One of the greatest examples of this phenomenon can be found in the Tuskegee Airmen, the first African-American military aviators in the United States armed forces. Opportunities to operate aircraft had previously been denied to black pilots due to racial discrimination. In 1939, Congress appropriated funds to train black pilots in civilian flight schools.

The U.S. Army Air Corps decided that the Tuskegee Airmen would have to meet all the same standards as any other pilots. According to Coleman Young, the first black mayor of Detroit and a former Tuskegee Airman, “They made the standards so high; we actually became an elite group.”

Even though the claim that the Tuskegee Airmen never lost a bomber under escort has been disproven, the pilots had a distinguished record of service in World War II. They didn’t need to be perfect to embody excellence.

They also won the first-ever Air Force Weapons’ Meet in 1949. According to Lt. Colonel James H. Harvey III, the organizers bent the rules so that both the individual and team prizes would not go to black winners.

African-Americans in generations past relished the opportunity to prove they could achieve excellence in every area of society that allowed for open competition. This produced a hunger and drive that is now associated with “tiger moms” who set extremely high standards for their children.

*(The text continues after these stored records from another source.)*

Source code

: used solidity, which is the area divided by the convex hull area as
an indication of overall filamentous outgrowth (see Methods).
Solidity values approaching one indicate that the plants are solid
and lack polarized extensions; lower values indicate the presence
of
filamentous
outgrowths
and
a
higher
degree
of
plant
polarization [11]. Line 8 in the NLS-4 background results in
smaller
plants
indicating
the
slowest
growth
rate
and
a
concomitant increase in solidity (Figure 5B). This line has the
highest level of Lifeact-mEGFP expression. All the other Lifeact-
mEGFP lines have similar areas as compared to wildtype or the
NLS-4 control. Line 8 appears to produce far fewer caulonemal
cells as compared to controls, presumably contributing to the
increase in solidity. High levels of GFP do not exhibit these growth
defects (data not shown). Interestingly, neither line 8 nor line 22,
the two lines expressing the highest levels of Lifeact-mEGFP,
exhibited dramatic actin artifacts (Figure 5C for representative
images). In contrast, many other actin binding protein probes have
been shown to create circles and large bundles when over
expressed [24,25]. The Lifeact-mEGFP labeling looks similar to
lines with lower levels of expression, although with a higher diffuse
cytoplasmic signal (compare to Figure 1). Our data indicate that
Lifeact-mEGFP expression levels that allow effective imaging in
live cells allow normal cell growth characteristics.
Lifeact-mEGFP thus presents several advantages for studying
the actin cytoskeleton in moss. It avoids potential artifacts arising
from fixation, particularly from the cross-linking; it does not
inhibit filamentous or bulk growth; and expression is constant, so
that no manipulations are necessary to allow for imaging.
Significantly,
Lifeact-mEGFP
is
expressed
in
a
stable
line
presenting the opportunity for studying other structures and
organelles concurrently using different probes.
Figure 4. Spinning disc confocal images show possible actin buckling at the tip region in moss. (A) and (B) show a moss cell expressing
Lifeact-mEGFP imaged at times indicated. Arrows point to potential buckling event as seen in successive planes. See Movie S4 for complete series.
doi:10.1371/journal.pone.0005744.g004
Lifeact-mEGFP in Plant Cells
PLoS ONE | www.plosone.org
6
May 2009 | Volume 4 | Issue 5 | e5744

Unfortunately, subsequent generations have lost that killer instinct. We have become so accustomed to being judged by a different set of standards that the thought of an even playing field feels like regression to many people.

This is what happens when benevolence becomes a higher priority than justice.

The Tuskegee Airmen are proof that it is possible to expand opportunity without compromising quality. The men who endured the rigors of military training as well as the sting of Jim Crow segregation did not have to bow their heads or bend their backs for anyone. They knew they belonged because achievement boosts self-confidence.

They showed what was – and is – possible when opportunities are opened to a wide array of people, regardless of ethnic background. Their success is also a testament to the importance of maintaining high standards in order to incentivize development and raise performance.

Representation does matter. But merit, skill, competence, and dedication matter much more. We need the type of diversity that produces men who fly planes, not ones who steal from airports.